Goal:
Please reproduce every line of the listing below word for word, leaving the pictures out.
Begin Data supplied
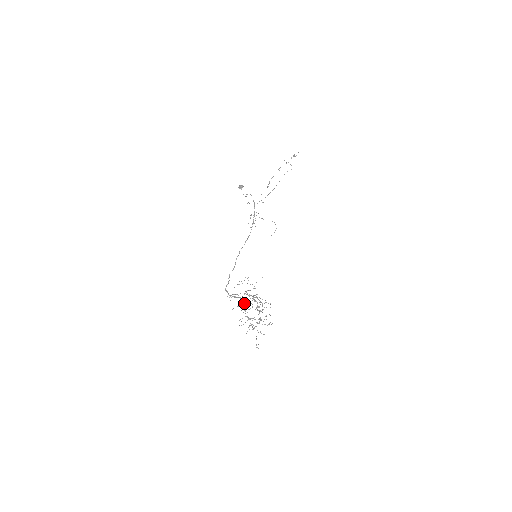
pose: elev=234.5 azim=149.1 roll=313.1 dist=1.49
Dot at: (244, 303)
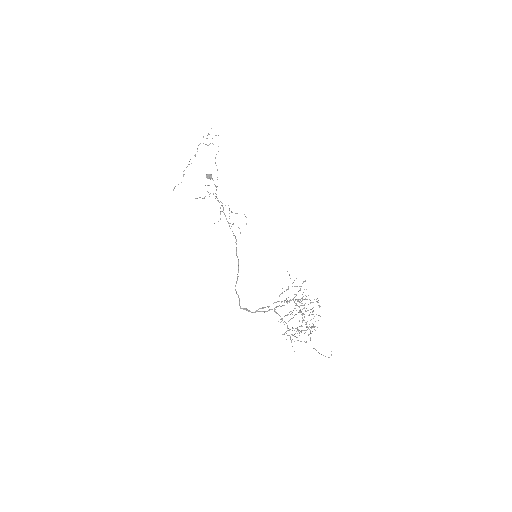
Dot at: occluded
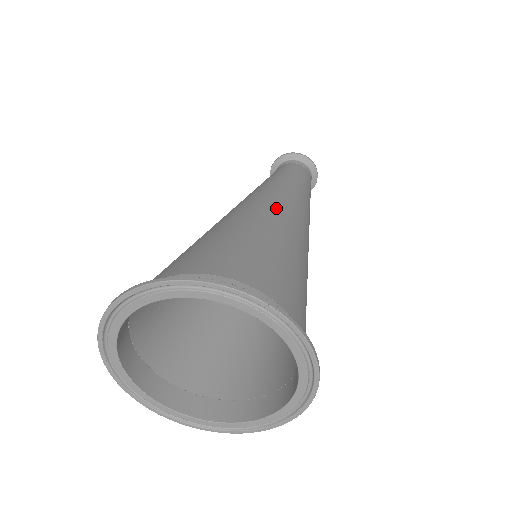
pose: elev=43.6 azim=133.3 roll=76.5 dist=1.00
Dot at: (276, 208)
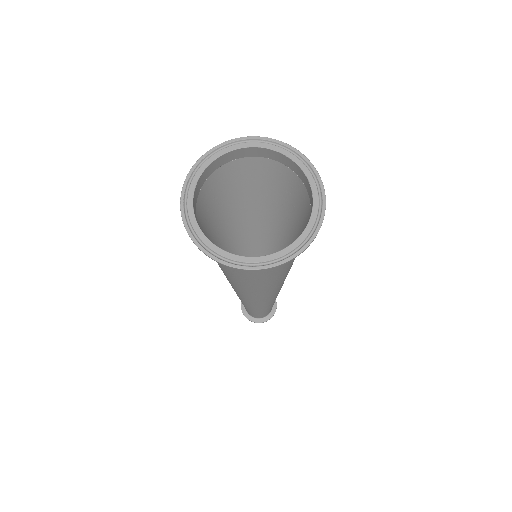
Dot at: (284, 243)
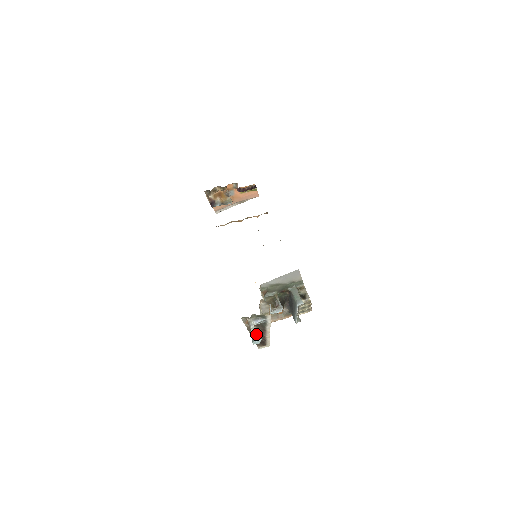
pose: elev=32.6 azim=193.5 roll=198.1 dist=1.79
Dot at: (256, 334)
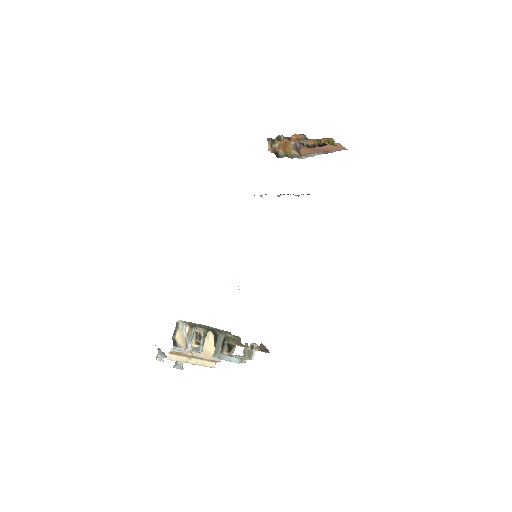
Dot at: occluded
End Data supplied
Result of this task:
pose: elev=234.5 azim=149.1 roll=313.1 dist=1.49
Dot at: (244, 303)
Dot at: occluded
pose: elev=43.6 azim=133.3 roll=76.5 dist=1.00
Dot at: (276, 208)
Dot at: (284, 243)
pose: elev=32.6 azim=193.5 roll=198.1 dist=1.79
Dot at: (256, 334)
Dot at: occluded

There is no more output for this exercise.